What the exercise asks:
Using the records below, quote only the span that opens with the line containing "nose: (510, 212)" and closes with the line containing "left eye: (580, 223)", exactly and inclusively.

┌─ Data for this task

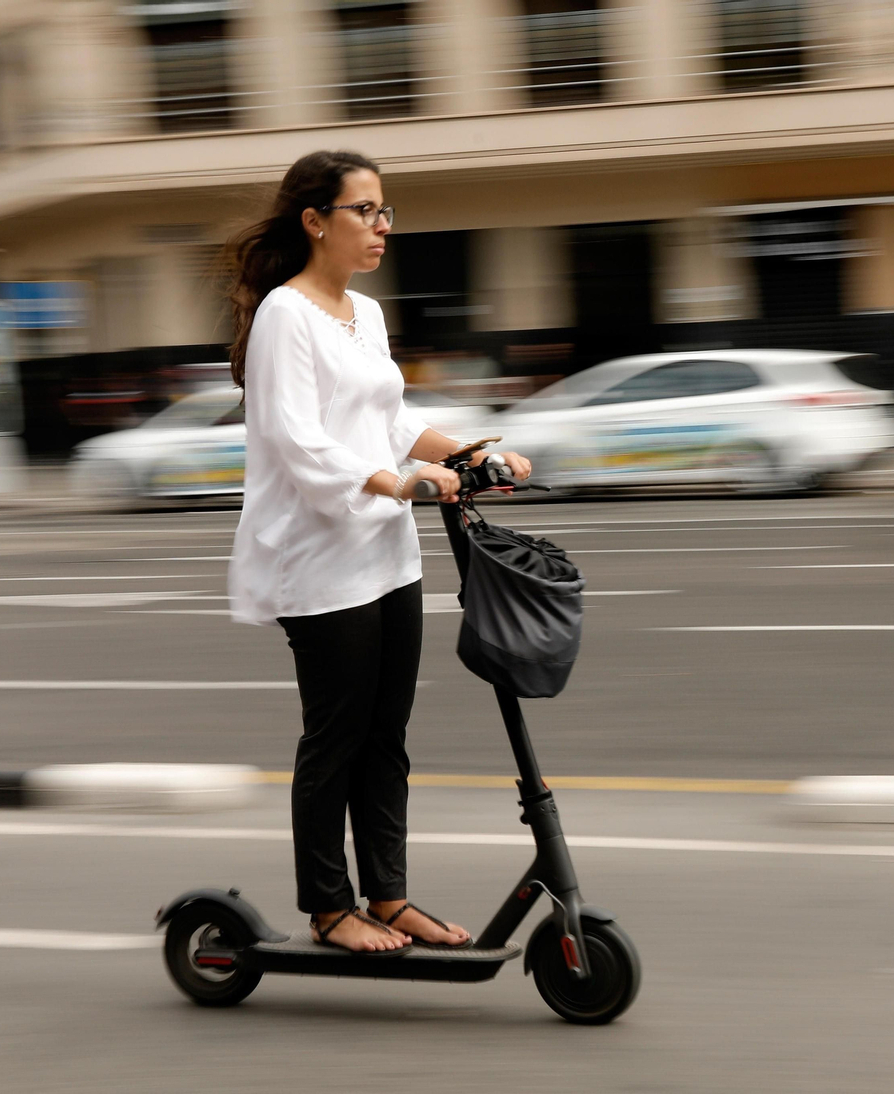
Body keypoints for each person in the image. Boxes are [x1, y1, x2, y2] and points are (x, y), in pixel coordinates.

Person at [224, 150, 531, 954]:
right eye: (365, 210)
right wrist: (399, 485)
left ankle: (387, 896)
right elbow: (297, 440)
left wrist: (470, 454)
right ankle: (330, 908)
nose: (382, 226)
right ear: (315, 221)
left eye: (386, 210)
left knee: (386, 734)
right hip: (319, 560)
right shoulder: (284, 316)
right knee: (337, 735)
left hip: (387, 556)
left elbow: (390, 422)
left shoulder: (364, 312)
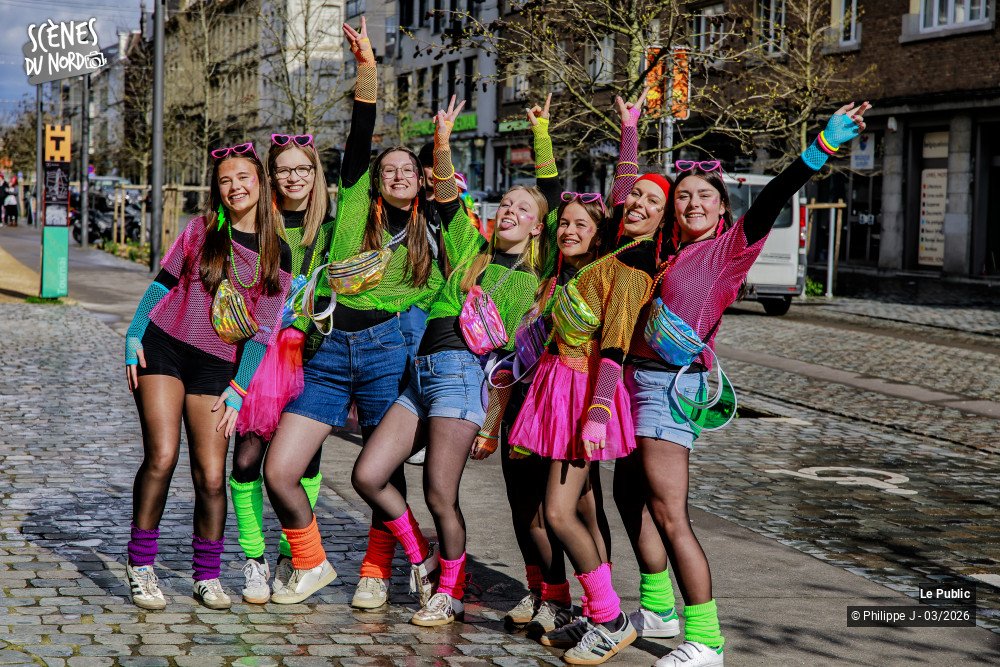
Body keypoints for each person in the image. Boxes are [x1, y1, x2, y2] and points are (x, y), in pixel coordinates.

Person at [616, 102, 870, 667]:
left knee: (669, 512)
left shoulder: (729, 248)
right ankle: (656, 607)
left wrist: (821, 146)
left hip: (669, 387)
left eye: (705, 195)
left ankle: (706, 639)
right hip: (632, 382)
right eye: (683, 196)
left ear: (721, 206)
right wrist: (631, 133)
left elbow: (776, 195)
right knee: (628, 496)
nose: (692, 203)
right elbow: (624, 200)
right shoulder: (663, 248)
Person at [351, 94, 554, 627]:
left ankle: (452, 589)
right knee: (369, 474)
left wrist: (490, 425)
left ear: (537, 229)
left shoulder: (528, 282)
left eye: (523, 210)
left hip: (462, 380)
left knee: (441, 493)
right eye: (506, 205)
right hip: (421, 373)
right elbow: (444, 198)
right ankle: (419, 551)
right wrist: (441, 142)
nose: (510, 212)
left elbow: (507, 365)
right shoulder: (470, 249)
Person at [262, 17, 445, 606]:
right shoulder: (356, 206)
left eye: (406, 171)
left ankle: (375, 568)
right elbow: (362, 132)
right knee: (280, 470)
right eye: (386, 169)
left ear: (420, 182)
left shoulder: (428, 230)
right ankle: (312, 563)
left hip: (390, 350)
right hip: (331, 350)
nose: (394, 175)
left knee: (380, 472)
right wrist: (367, 67)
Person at [507, 90, 663, 665]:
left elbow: (616, 346)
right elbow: (616, 198)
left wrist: (598, 409)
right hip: (555, 389)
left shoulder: (627, 267)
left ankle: (609, 618)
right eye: (564, 223)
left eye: (580, 223)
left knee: (558, 512)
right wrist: (628, 126)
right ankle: (596, 613)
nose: (568, 228)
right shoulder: (591, 263)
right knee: (587, 509)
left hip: (583, 395)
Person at [123, 141, 291, 611]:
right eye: (225, 181)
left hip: (219, 366)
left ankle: (207, 576)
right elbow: (163, 282)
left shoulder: (279, 255)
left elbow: (262, 331)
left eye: (243, 178)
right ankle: (141, 566)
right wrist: (134, 334)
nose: (235, 187)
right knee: (161, 456)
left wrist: (240, 387)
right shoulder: (200, 230)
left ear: (261, 182)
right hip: (164, 347)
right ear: (217, 189)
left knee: (212, 477)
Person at [471, 96, 610, 639]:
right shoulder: (529, 273)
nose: (565, 231)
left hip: (556, 404)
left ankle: (573, 601)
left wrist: (543, 136)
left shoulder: (557, 265)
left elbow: (552, 199)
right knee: (520, 504)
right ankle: (542, 591)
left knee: (561, 509)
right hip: (513, 401)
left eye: (531, 213)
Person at [228, 131, 334, 604]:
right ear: (272, 176)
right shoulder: (258, 223)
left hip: (311, 355)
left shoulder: (331, 230)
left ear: (315, 175)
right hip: (257, 353)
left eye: (303, 169)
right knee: (248, 458)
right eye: (285, 169)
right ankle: (254, 559)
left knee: (302, 462)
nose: (294, 177)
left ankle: (296, 552)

└─

Answer area:
nose: (510, 212)
left elbow: (507, 365)
right shoulder: (470, 249)
Person at [262, 17, 445, 606]:
right shoulder: (356, 206)
left eye: (406, 171)
left ankle: (375, 568)
right elbow: (362, 132)
right knee: (280, 470)
right eye: (386, 169)
left ear: (420, 182)
left shoulder: (428, 230)
right ankle: (312, 563)
left hip: (390, 350)
right hip: (331, 350)
nose: (394, 175)
left knee: (380, 472)
right wrist: (367, 67)
Person at [507, 90, 663, 665]:
left elbow: (616, 346)
right elbow: (616, 198)
left wrist: (598, 409)
right hip: (555, 389)
left shoulder: (627, 267)
left ankle: (609, 618)
right eye: (564, 223)
left eye: (580, 223)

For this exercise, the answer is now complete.